◆ SOURCE DATA

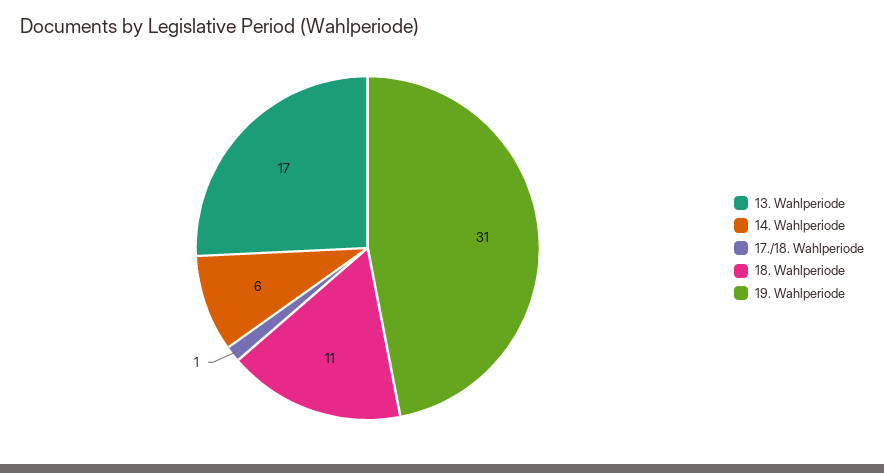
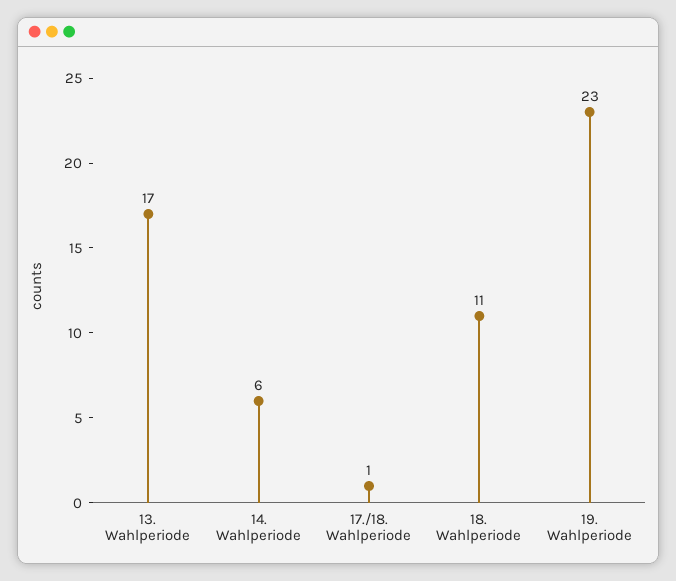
19. Wahlperiode: 31 -> 23

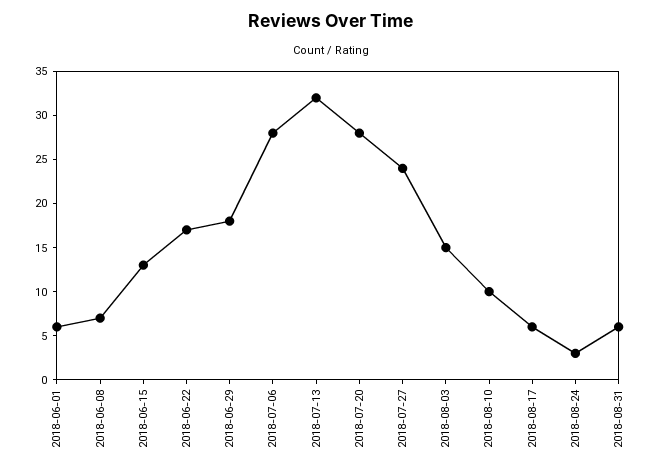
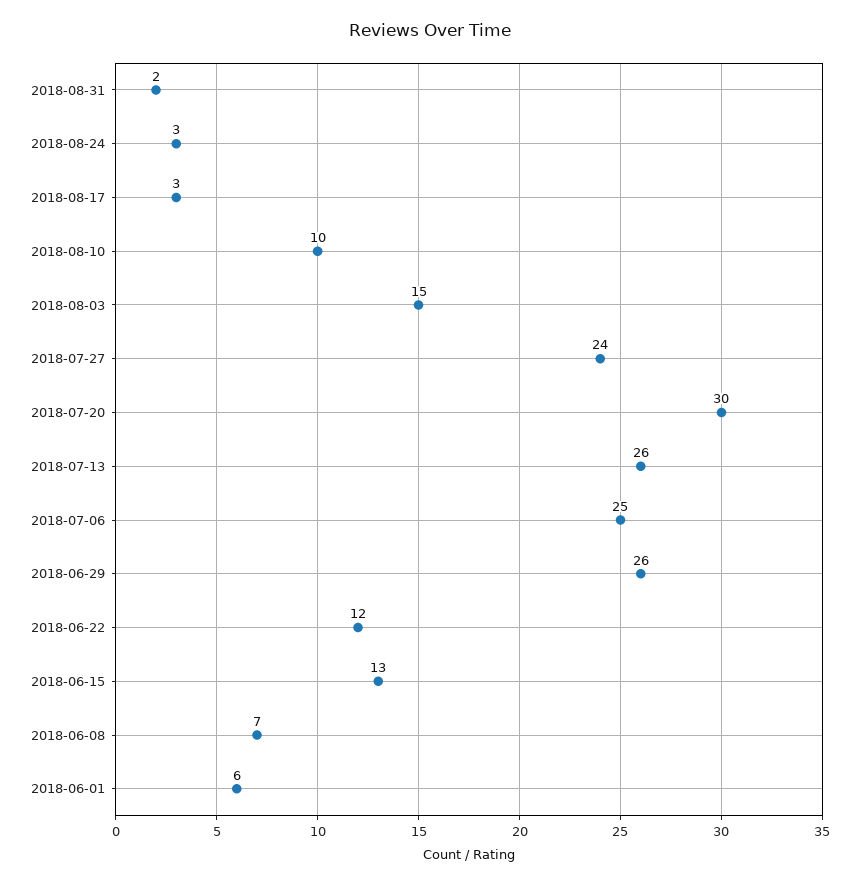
2018-06-22: 17 -> 12
2018-06-29: 18 -> 26
2018-07-06: 28 -> 25
2018-07-13: 32 -> 26
2018-07-20: 28 -> 30
2018-08-17: 6 -> 3
2018-08-31: 6 -> 2

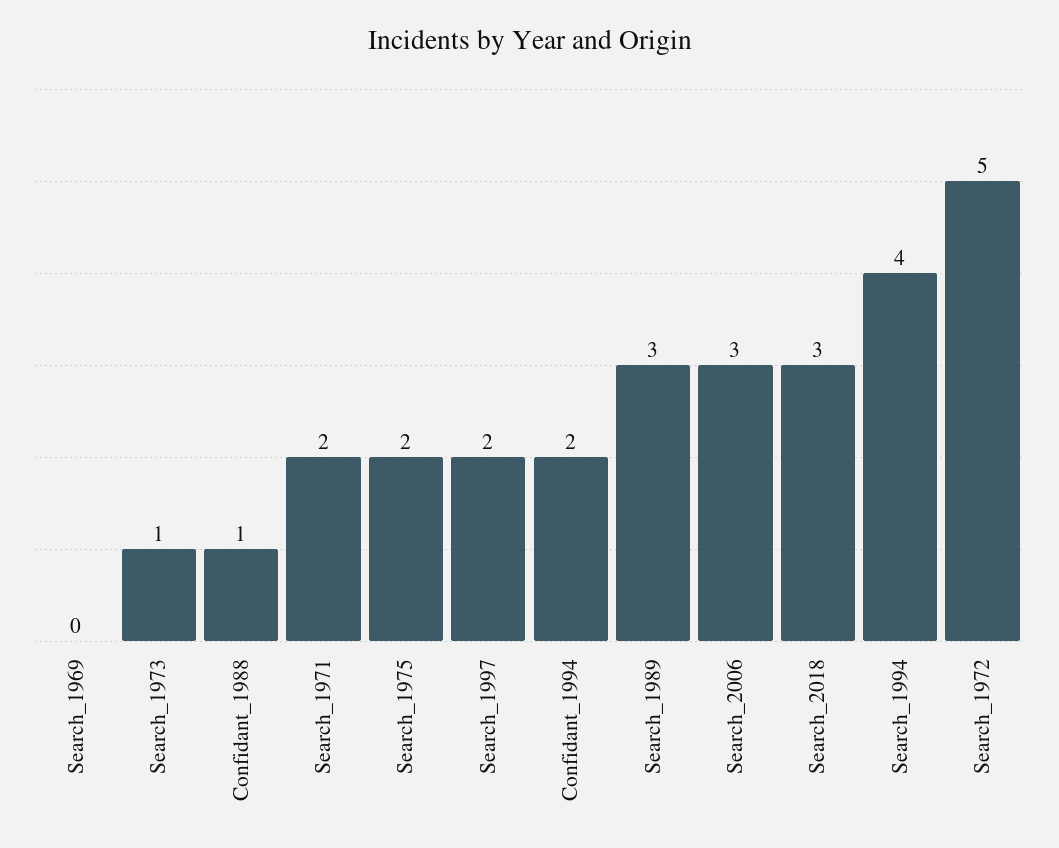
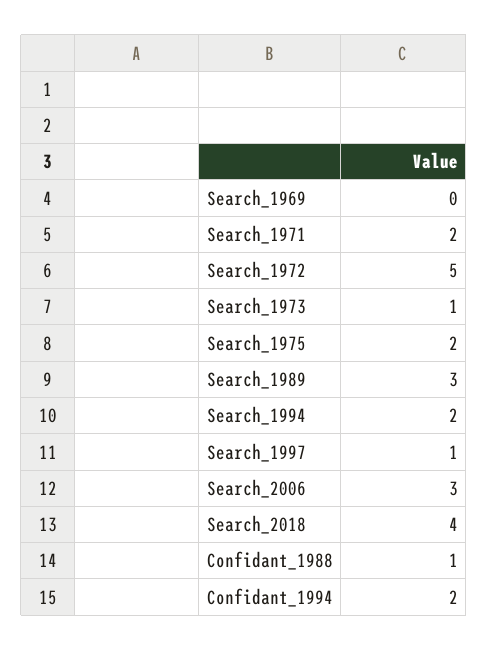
Search_1997: 2 -> 1
Search_2018: 3 -> 4
Search_1994: 4 -> 2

◆ WORK INSTRUCTIONS
Return all records exactly as they stand above, except for pictures.

◆ SOLVED EXERCISE
19. Wahlperiode: 31 -> 23

2018-06-22: 17 -> 12
2018-06-29: 18 -> 26
2018-07-06: 28 -> 25
2018-07-13: 32 -> 26
2018-07-20: 28 -> 30
2018-08-17: 6 -> 3
2018-08-31: 6 -> 2

Search_1997: 2 -> 1
Search_2018: 3 -> 4
Search_1994: 4 -> 2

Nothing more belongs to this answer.